In the records that come next, find every line with "TypeT". Return those lines.

Record set Block Start

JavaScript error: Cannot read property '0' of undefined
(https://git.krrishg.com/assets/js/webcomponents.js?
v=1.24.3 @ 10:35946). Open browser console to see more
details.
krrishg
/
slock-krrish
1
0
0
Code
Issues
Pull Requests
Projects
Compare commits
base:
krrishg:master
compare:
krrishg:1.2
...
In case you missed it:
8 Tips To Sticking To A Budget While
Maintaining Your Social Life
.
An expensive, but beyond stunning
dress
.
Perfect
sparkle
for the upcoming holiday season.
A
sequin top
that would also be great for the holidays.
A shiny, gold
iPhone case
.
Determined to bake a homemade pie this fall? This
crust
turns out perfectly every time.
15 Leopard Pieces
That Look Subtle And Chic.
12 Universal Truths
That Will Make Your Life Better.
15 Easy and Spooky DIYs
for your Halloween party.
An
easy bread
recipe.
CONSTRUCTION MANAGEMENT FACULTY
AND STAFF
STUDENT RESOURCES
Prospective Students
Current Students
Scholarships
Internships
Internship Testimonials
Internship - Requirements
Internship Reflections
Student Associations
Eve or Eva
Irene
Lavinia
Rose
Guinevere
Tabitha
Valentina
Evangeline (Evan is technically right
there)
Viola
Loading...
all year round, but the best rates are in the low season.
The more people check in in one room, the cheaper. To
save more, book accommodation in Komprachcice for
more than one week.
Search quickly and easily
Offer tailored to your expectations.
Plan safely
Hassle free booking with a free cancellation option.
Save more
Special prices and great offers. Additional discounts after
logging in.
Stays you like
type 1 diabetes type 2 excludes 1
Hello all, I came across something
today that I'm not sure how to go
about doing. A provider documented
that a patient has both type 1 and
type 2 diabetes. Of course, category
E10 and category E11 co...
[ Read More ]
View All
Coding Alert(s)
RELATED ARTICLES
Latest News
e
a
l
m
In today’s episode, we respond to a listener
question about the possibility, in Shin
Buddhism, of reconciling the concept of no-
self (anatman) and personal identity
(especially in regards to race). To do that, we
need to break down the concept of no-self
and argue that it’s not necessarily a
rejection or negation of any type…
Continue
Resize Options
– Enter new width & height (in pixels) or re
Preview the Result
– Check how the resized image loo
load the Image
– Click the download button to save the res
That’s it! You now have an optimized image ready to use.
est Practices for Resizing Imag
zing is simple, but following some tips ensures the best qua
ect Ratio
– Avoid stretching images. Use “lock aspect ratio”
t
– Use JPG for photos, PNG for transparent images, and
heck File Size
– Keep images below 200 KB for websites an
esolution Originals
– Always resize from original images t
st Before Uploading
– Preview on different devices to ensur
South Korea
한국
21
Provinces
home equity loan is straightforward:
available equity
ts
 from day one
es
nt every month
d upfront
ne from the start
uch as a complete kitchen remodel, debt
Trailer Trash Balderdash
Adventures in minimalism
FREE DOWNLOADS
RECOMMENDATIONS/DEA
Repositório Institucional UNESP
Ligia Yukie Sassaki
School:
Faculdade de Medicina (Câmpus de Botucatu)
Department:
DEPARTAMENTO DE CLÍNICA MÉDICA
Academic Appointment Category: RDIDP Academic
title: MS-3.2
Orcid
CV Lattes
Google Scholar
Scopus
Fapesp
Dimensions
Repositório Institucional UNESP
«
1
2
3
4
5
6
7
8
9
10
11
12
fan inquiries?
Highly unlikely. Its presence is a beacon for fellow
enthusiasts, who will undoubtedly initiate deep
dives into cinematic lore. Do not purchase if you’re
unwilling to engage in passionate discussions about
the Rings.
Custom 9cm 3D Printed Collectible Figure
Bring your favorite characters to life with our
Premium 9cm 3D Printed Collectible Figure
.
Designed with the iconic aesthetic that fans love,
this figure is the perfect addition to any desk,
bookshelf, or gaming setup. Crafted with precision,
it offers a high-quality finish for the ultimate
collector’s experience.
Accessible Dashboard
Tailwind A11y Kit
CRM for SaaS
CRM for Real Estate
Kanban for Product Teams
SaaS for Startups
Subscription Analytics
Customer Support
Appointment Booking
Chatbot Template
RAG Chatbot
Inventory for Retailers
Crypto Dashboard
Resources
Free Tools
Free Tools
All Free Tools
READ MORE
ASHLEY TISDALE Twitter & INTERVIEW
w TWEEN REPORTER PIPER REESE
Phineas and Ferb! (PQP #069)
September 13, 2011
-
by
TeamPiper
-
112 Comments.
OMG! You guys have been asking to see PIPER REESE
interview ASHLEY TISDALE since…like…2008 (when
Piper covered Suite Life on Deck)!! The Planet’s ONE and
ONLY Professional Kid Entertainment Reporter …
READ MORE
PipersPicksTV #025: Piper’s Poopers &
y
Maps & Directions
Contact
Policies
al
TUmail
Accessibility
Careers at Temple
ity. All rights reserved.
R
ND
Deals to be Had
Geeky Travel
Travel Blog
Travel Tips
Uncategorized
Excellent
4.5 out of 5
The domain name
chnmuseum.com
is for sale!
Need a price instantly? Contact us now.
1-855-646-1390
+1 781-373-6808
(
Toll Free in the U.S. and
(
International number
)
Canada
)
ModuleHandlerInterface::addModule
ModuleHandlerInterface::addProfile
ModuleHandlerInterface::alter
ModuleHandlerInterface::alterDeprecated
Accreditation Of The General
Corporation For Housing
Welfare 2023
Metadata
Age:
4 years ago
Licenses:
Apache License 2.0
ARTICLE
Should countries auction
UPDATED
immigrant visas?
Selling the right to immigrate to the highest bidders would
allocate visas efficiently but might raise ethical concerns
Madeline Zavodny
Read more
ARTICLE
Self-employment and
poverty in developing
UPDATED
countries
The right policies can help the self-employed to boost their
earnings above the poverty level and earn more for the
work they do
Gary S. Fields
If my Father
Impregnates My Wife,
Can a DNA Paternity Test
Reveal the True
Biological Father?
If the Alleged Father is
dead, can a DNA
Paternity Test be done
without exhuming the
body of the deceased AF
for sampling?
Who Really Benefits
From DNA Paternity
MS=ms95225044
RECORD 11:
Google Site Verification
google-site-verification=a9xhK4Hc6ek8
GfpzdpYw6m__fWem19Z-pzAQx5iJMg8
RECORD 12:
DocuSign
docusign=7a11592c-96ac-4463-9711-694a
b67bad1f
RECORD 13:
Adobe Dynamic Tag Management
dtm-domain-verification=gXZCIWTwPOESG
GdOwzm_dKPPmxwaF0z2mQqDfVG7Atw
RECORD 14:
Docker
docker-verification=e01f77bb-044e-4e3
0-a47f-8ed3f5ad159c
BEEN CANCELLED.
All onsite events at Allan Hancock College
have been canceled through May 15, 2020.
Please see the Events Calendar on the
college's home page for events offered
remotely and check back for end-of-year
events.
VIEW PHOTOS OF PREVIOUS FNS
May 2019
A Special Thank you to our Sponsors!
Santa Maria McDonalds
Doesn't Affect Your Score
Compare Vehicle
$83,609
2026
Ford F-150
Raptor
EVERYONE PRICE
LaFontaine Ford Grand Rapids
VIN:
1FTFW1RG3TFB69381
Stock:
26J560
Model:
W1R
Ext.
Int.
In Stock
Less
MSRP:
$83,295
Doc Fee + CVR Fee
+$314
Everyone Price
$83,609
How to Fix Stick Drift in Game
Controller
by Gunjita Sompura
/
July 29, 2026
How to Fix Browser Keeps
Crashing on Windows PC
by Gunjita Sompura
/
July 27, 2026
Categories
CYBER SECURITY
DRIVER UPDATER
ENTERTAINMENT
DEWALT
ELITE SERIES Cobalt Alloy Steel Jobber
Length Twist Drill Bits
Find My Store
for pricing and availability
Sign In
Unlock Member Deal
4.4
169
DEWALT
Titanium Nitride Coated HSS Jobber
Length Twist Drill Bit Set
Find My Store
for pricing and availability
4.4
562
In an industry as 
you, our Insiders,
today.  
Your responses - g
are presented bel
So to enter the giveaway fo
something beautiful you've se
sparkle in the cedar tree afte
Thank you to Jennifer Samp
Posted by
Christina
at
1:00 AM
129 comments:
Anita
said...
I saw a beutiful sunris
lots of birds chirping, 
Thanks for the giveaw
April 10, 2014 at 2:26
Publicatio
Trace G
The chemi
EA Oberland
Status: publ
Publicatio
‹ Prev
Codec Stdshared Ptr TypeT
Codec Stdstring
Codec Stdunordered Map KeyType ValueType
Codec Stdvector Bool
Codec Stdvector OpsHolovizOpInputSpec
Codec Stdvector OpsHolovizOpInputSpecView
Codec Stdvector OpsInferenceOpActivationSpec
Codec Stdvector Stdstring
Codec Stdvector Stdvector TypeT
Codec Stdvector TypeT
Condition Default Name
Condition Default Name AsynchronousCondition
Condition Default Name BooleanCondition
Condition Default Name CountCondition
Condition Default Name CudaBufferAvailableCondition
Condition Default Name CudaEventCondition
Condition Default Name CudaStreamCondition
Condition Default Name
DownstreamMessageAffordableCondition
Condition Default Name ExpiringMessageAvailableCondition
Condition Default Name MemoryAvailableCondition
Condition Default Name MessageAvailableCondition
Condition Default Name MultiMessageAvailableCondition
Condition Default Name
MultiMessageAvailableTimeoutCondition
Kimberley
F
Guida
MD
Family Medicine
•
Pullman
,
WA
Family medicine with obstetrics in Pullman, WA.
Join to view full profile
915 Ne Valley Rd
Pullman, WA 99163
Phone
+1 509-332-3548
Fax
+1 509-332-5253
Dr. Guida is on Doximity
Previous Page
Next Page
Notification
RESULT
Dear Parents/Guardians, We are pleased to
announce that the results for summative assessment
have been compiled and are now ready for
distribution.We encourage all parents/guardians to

Record set Block End

» Task solution
Codec Stdshared Ptr TypeT
Codec Stdvector Stdvector TypeT
Codec Stdvector TypeT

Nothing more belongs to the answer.